Task details >> Take from the material every line containing the string "sugar" and copy it.

****

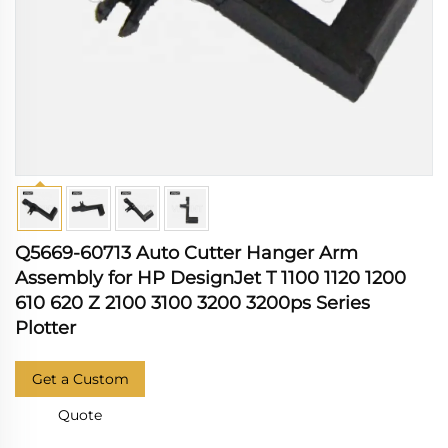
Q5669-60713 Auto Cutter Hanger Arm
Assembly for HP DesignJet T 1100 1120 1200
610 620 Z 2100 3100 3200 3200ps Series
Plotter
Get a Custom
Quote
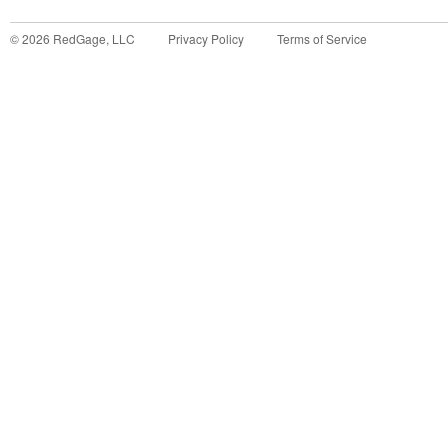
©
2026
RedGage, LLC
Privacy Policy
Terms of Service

****

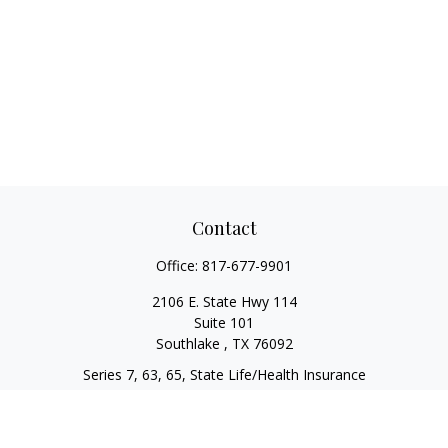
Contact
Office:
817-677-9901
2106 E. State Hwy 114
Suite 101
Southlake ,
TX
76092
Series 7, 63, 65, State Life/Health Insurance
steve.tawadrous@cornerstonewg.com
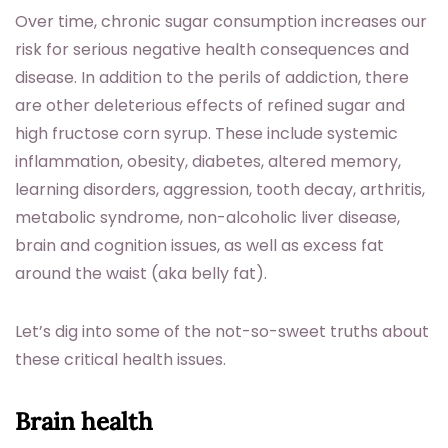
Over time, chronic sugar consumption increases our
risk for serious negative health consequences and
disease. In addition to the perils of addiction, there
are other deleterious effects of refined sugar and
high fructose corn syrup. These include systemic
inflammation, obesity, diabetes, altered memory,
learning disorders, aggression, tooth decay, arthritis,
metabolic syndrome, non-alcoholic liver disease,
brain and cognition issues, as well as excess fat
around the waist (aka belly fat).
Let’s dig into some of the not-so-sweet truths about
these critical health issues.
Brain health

****

Answer box >>
Over time, chronic sugar consumption increases our
are other deleterious effects of refined sugar and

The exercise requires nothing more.